Development of the COST questionnaire began with a literature review and extensive interviews with patients, cancer professionals, nurses, and social workers. This study produced a set of 11 statements.
Each statement is short and easy to understand. For example, item 2 states: “My out-of-pocket medical expenses are more than I thought they would be.” Item 7 states: “I am able to meet my monthly expenses.”
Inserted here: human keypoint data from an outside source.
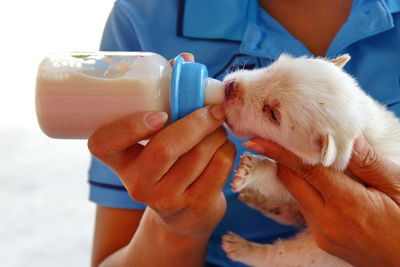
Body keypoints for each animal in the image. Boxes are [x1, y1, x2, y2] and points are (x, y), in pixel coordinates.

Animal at [220, 55, 400, 267]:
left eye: (273, 114)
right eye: (272, 68)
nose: (230, 87)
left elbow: (276, 177)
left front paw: (250, 171)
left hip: (315, 254)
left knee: (279, 257)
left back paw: (240, 246)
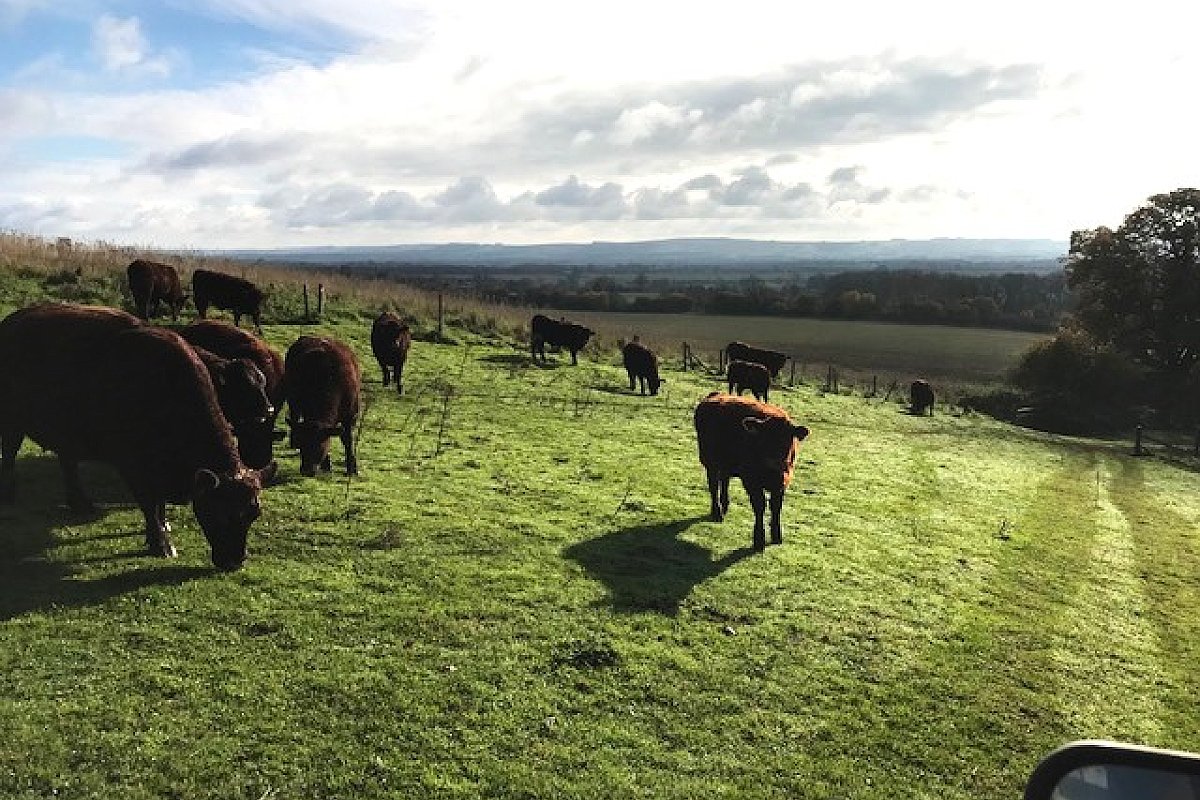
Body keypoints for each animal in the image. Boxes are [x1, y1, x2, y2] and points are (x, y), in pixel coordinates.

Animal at [0, 303, 262, 570]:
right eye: (222, 514)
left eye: (253, 515)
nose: (235, 561)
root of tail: (11, 323)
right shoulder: (133, 467)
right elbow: (148, 503)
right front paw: (161, 543)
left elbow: (160, 505)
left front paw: (162, 528)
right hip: (12, 421)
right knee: (10, 453)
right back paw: (9, 494)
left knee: (68, 464)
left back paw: (80, 502)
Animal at [282, 335, 361, 477]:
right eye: (303, 446)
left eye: (319, 447)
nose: (306, 470)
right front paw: (327, 465)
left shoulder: (351, 416)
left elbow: (348, 440)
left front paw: (352, 468)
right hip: (292, 400)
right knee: (294, 418)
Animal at [694, 392, 810, 552]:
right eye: (764, 440)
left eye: (787, 441)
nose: (774, 466)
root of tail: (715, 394)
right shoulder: (752, 480)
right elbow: (760, 506)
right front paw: (759, 539)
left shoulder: (781, 483)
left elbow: (776, 507)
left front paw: (776, 536)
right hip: (710, 462)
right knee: (713, 486)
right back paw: (717, 513)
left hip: (725, 464)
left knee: (724, 481)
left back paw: (725, 505)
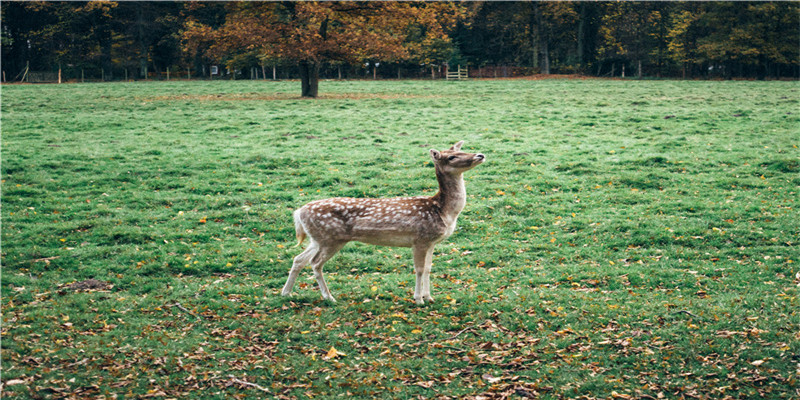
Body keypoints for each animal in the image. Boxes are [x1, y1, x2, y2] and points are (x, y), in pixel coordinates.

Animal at [278, 141, 484, 304]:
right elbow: (418, 269)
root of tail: (299, 212)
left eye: (461, 150)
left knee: (299, 259)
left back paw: (286, 293)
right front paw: (418, 299)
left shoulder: (432, 242)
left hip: (317, 238)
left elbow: (428, 269)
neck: (442, 211)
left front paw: (429, 297)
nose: (480, 155)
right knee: (315, 263)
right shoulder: (420, 238)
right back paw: (329, 297)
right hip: (331, 238)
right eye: (451, 157)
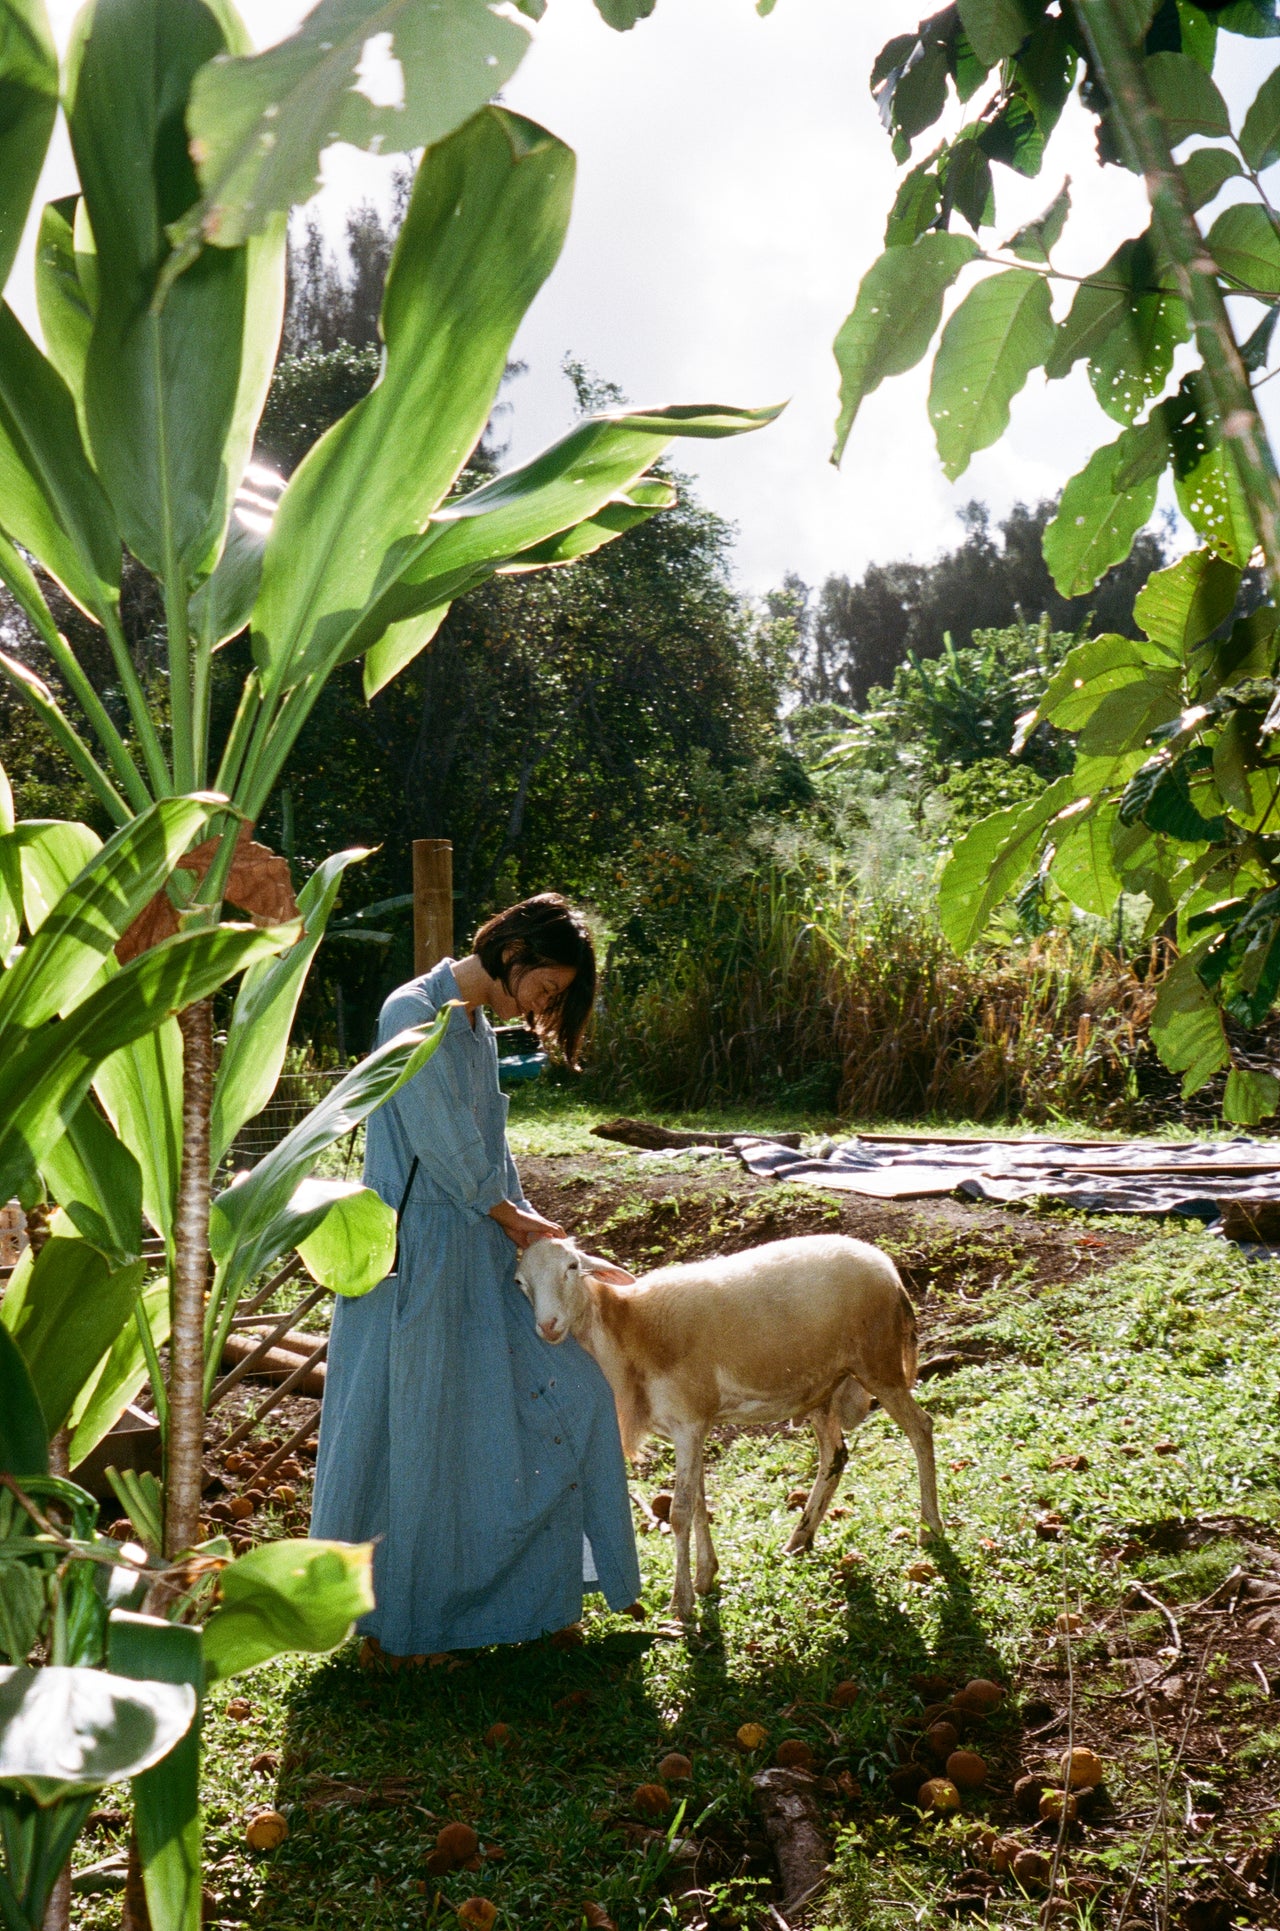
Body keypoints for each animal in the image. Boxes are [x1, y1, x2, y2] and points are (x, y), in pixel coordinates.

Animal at [517, 1228, 946, 1622]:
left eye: (572, 1267)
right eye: (520, 1283)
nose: (548, 1326)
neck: (628, 1332)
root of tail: (888, 1268)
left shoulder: (689, 1423)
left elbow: (680, 1511)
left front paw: (681, 1603)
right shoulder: (689, 1427)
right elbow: (699, 1502)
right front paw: (706, 1577)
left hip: (878, 1363)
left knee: (920, 1428)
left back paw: (930, 1528)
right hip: (824, 1384)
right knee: (835, 1455)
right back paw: (800, 1538)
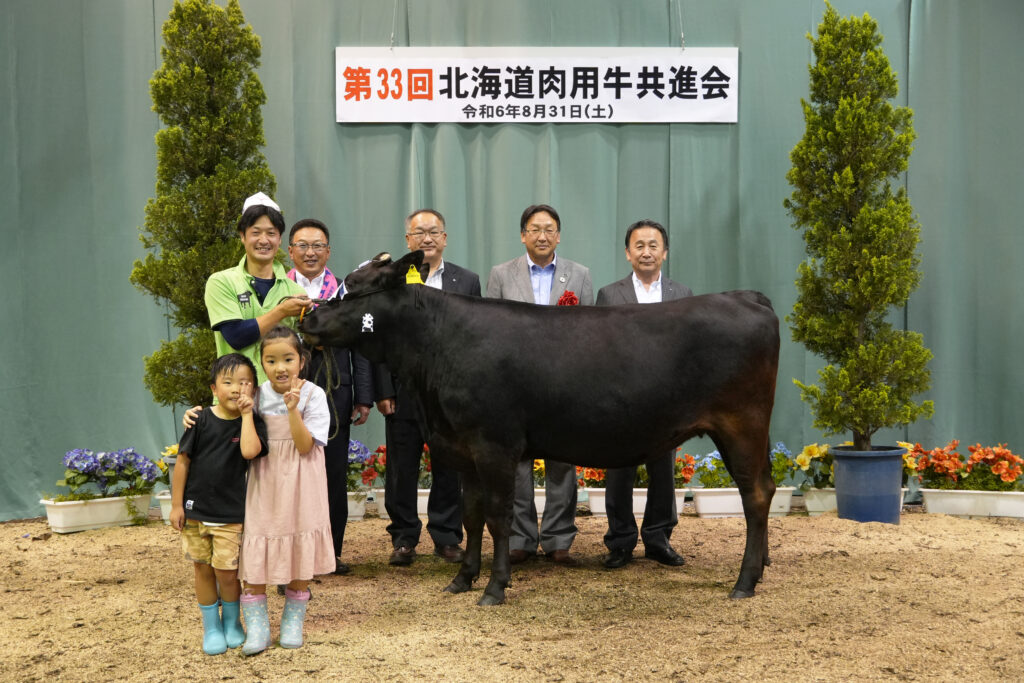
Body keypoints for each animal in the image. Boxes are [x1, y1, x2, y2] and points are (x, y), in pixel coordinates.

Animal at [299, 250, 778, 602]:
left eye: (353, 288)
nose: (306, 319)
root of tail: (747, 297)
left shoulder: (494, 444)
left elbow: (498, 516)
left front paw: (494, 587)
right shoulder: (463, 447)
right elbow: (472, 515)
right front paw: (463, 579)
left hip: (742, 424)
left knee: (755, 495)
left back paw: (744, 582)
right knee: (767, 488)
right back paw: (760, 570)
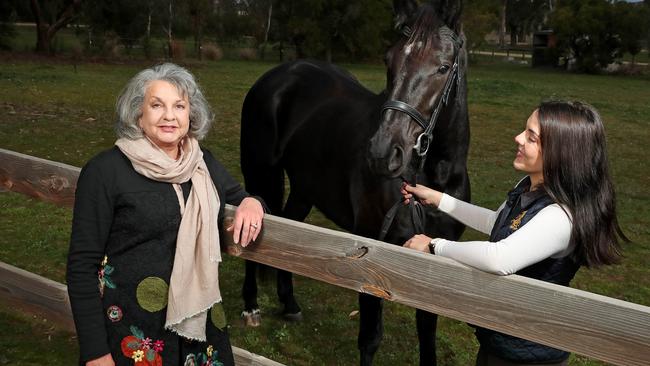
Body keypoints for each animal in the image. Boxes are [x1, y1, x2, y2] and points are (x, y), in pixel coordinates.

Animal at [238, 1, 466, 364]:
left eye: (443, 67)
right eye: (389, 60)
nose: (383, 152)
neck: (436, 178)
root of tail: (279, 74)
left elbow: (428, 338)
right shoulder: (372, 253)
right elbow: (370, 338)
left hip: (305, 189)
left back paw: (290, 304)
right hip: (260, 175)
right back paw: (251, 307)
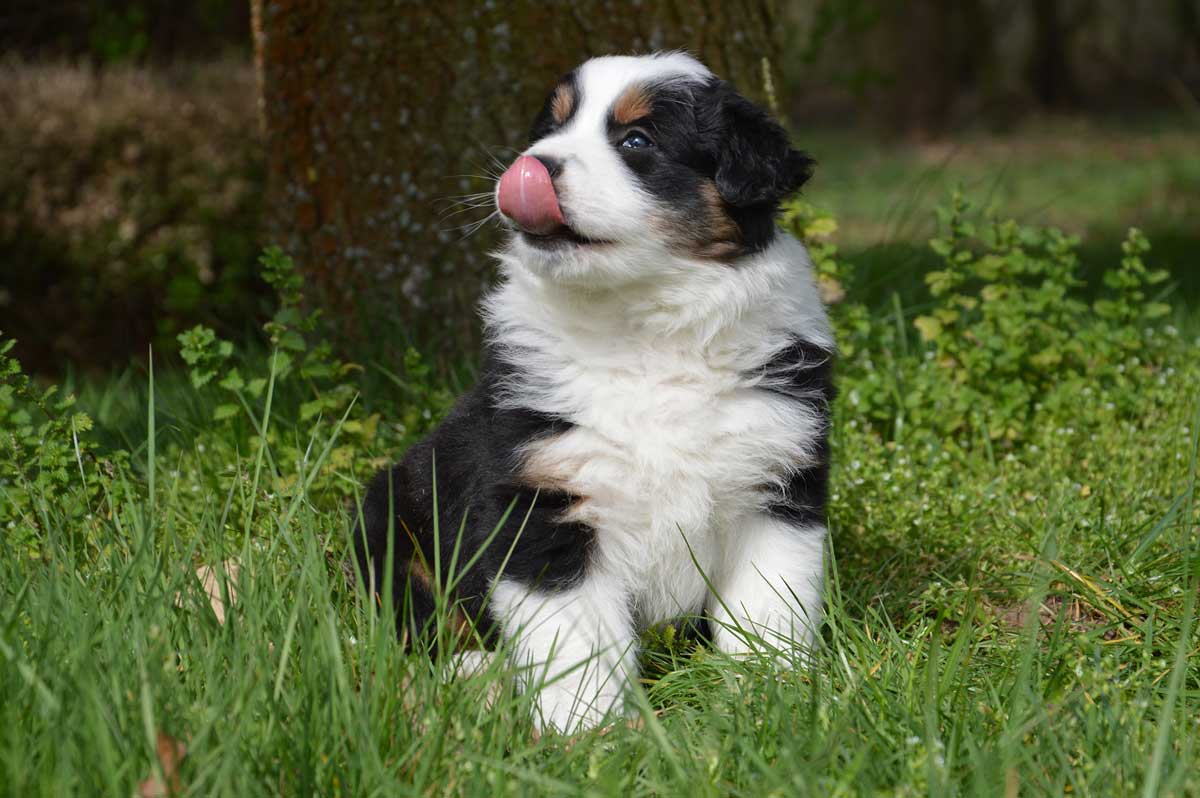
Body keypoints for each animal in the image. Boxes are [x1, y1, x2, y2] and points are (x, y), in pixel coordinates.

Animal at [350, 51, 830, 734]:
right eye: (549, 129)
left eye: (637, 141)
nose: (532, 167)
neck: (642, 329)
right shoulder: (542, 502)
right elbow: (574, 642)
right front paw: (589, 734)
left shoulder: (776, 484)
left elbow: (767, 609)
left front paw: (771, 704)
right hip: (393, 513)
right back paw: (472, 674)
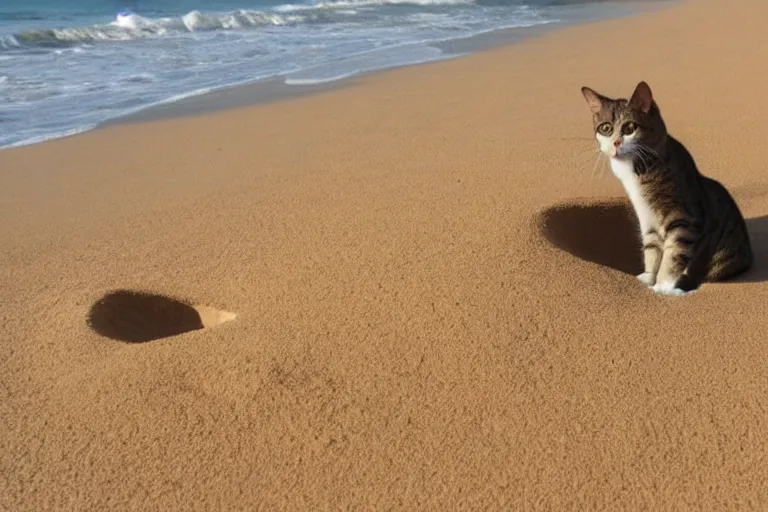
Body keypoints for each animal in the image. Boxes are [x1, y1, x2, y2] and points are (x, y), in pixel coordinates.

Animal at [580, 81, 752, 294]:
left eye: (630, 127)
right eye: (605, 128)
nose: (616, 143)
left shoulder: (683, 218)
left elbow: (673, 255)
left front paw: (663, 288)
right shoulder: (647, 218)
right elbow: (652, 250)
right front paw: (647, 278)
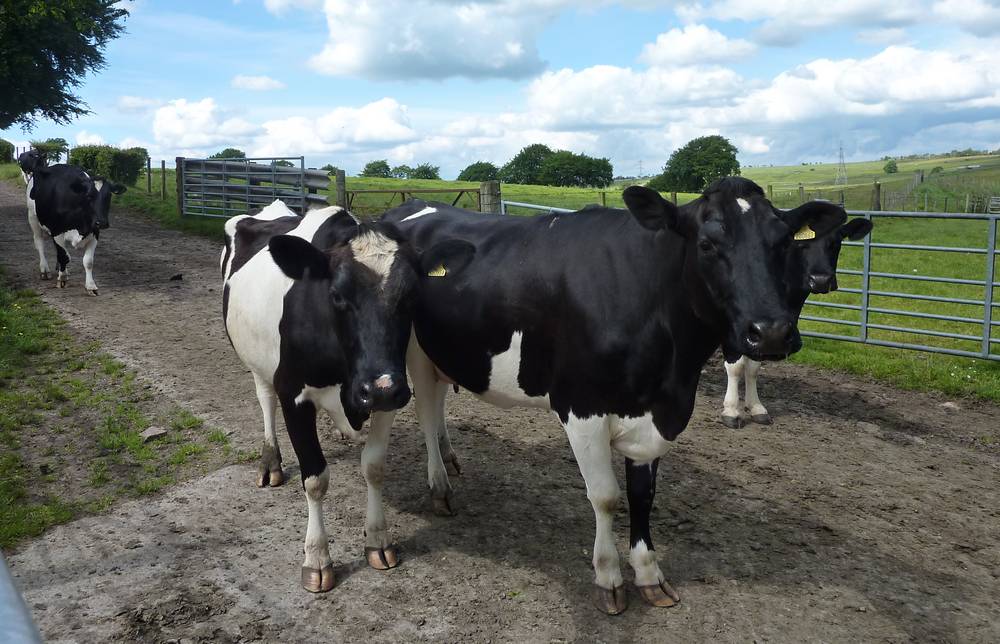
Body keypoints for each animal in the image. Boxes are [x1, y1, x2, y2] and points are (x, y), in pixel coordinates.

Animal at [25, 164, 125, 294]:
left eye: (108, 196)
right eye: (89, 196)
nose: (102, 222)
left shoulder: (94, 232)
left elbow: (88, 261)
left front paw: (91, 285)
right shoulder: (57, 231)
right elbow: (64, 256)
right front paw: (62, 279)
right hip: (33, 218)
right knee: (39, 243)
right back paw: (45, 270)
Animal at [223, 199, 472, 592]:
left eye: (412, 296)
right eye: (337, 296)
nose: (378, 386)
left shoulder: (388, 396)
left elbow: (374, 467)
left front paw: (378, 539)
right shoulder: (294, 395)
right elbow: (315, 479)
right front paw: (317, 558)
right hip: (257, 362)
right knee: (264, 400)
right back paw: (270, 461)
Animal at [378, 179, 848, 616]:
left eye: (783, 242)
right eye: (707, 243)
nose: (771, 332)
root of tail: (407, 206)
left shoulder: (657, 414)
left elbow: (643, 496)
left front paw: (649, 574)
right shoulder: (581, 407)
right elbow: (605, 496)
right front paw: (608, 578)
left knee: (439, 402)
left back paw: (450, 458)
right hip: (414, 349)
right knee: (426, 410)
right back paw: (439, 485)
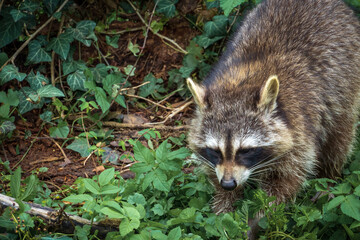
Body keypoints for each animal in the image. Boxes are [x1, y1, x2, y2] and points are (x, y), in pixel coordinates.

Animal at [186, 0, 360, 215]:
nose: (228, 184)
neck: (240, 84)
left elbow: (286, 180)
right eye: (215, 151)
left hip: (347, 85)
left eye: (245, 150)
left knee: (339, 139)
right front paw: (224, 206)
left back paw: (329, 176)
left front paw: (264, 213)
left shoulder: (299, 127)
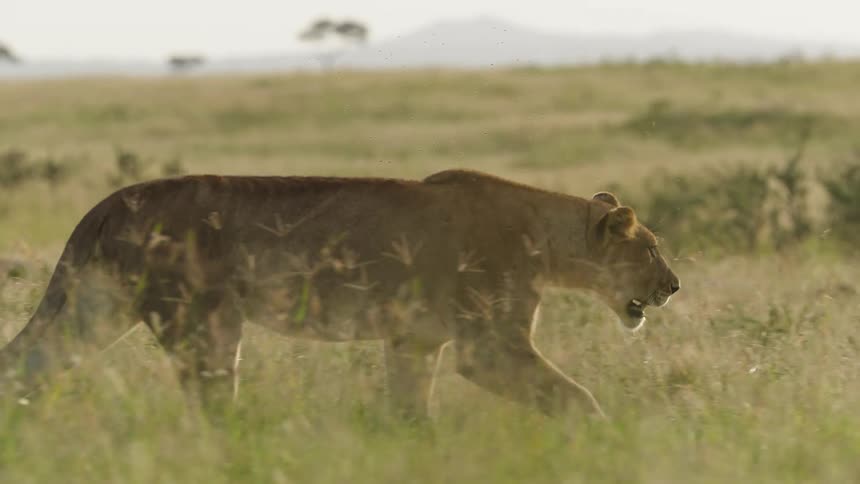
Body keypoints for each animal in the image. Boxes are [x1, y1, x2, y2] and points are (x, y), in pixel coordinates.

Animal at [0, 169, 679, 419]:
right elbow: (573, 397)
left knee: (25, 361)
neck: (546, 234)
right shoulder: (487, 346)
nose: (674, 286)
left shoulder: (413, 341)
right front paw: (602, 436)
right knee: (214, 404)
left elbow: (410, 408)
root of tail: (110, 201)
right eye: (649, 249)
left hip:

Patients choose from five responses: not at all, a little bit, somewhat, quite a bit, or very much. A patient’s responses may help caregivers determine who needs education, financial counseling, or referral to a support network.
All patients who participated in the study had been in treatment for at least 2 months and had received bills. Patients in the study earned between $37,000 and $111,000 (the top 10% and bottom 10% of earners were excluded). The median annual income for these patients was about $63,000.
The researchers found that financial toxicity did not correlate with income. “People with less education seemed to have more financial distress, but variations in income did not make much difference. We need larger studies to confirm that, but at least we now have a tool we can use to study this,” said de Souza.